Time stopped in measure with the Atchafalaya’s paddle wheels.
Then started up again, with shouts and orders from outside. Barber said glacially, “For a moment I surely would have believed Whitworth’s explosive had found its mark. As things are…” He heaved himself to his feet. “I shall go and offer a prayer.”
“But what happened?” Joel exclaimed.
“I guess you ought to turn around,” Barber murmured. He had taken a seat facing the bow; Joel had his back to the rest of the cabin. “See, they just opened the forward door. And what’s coming in, if it ain’t the densest fog you could wish not to meet?”
&n
bsp; With an oath Tyburn hit the backing bell rope, then seized the speaking tube that connected with Drew’s stateroom, intending to announce what had happened and apologize.
Indeed, it could in no way be termed his fault. It was just late enough into the twilight period for the blurring of landscape that accompanied the march of fog to be mistaken for ordinary dimness. Even if he had had field glasses glued to his eyes, he might well not have realized how thick these traces of evening mist were liable to become around the next bend.
But it was like steaming full tilt into a wall. One moment he had been preparing to swing the Atchafalaya’s bow through the necessary few degrees to line her up on his next marks; then the marks had vanished, and in the time it took him to blink, and wipe his eyes, and have second thoughts, she had grounded in what on his last St. Louis trip had been the deep channel.
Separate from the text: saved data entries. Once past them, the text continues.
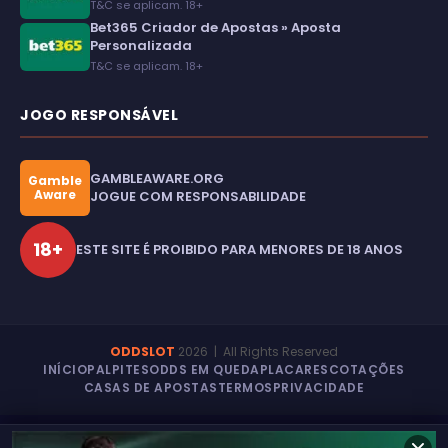
T&C se aplicam. 18+
Bet365 Criador de Apostas » Aposta
Personalizada
T&C se aplicam. 18+
JOGO RESPONSÁVEL
GAMBLEAWARE.ORG
Gamble
Aware
JOGUE COM RESPONSABILIDADE
18+
ESTE SITE É PROIBIDO PARA MENORES DE 18 ANOS
ODDSLOT
2026
| All Rights Reserved
INÍCIO
PALPITES
ODDS EM QUEDA
PLACARES
COTAÇÕES
CASAS DE APOSTAS
TERMOS
PRIVACIDADE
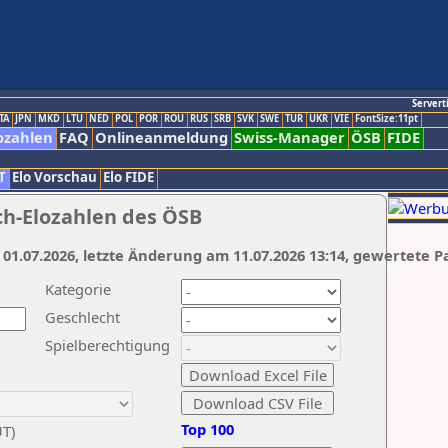
Servert
TA
JPN
MKD
LTU
NED
POL
POR
ROU
RUS
SRB
SVK
SWE
TUR
UKR
VIE
FontSize:11pt
ozahlen
FAQ
Onlineanmeldung
Swiss-Manager
ÖSB
FIDE
T
Elo Vorschau
Elo FIDE
ch-Elozahlen des ÖSB
 01.07.2026, letzte Änderung am 11.07.2026 13:14, gewertete P
Kategorie
Geschlecht
Spielberechtigung
Top 100
UT)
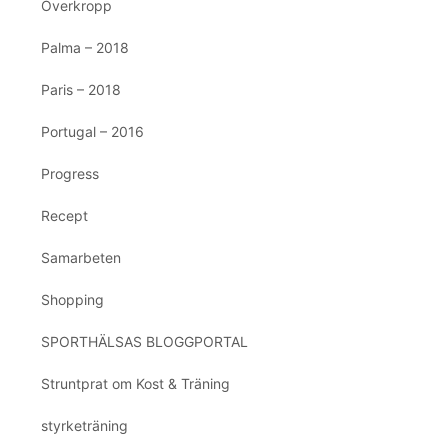
Överkropp
Palma – 2018
Paris – 2018
Portugal – 2016
Progress
Recept
Samarbeten
Shopping
SPORTHÄLSAS BLOGGPORTAL
Struntprat om Kost & Träning
styrketräning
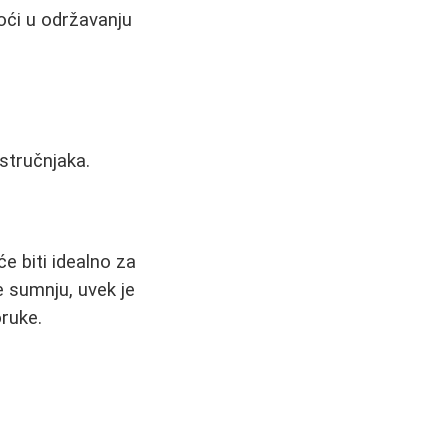
oći u održavanju
stručnjaka.
e biti idealno za
e sumnju, uvek je
oruke.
Maybe Woodley’s idea of hiring specialists for the upper river wasn’t such a bad one after all…
At least no harm would have been done. He was experienced enough to judge when a boat’s hull had been strained, and this was soft yielding mud he had hit, and the engineers had been prompt to put their reversing bars over, and already she was striving to free herself. He changed his mind about disturbing Drew, remembering the news he had received tonight. Instead he signaled the texas tender and sent him to rout out Fernand. A council of war was obviously required.
Even before the Atchafalaya was floating free again, however, the fog had folded around her like a shroud enveloping a corpse. Just here the channel was narrower than her immense length, which made things worse. Tyburn shuddered to think what could have happened had he been coming down the river, not ascending it. The force of the current on her stern might well have swung her broadside, and left her wedged. In the old days there had been means to get a steamer out of even the worst shallows; for instance there was the technique called grasshoppering, where long poles were erected either side, ropes were passed under the middle of the hull, and the power of the engines was used—very gingerly—to lift the boat as it were by sheerlegs and haul her over a mudbank into the deep water beyond.